:: Records shown
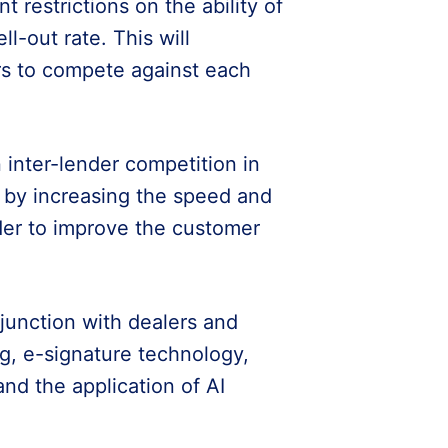
ant restrictions on the ability of
ll-out rate. This will
ers to compete against each
n inter-lender competition in
e by increasing the speed and
rder to improve the customer
njunction with dealers and
g, e-signature technology,
and the application of AI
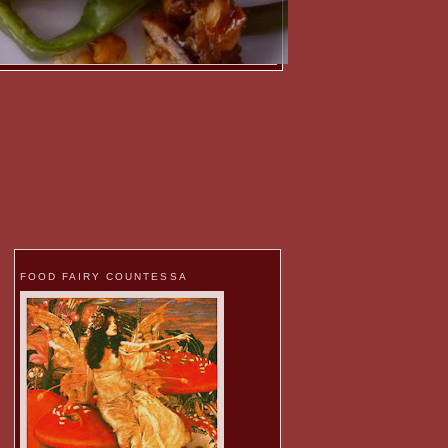
FOOD FAIRY COUNTESSA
::::
■ What to produce: Return all records exactly as they stand above, except for pictures.

■ Reply to the exercise:
ant restrictions on the ability of
ll-out rate. This will
ers to compete against each
n inter-lender competition in
e by increasing the speed and
rder to improve the customer
njunction with dealers and
g, e-signature technology,
and the application of AI
FOOD FAIRY COUNTESSA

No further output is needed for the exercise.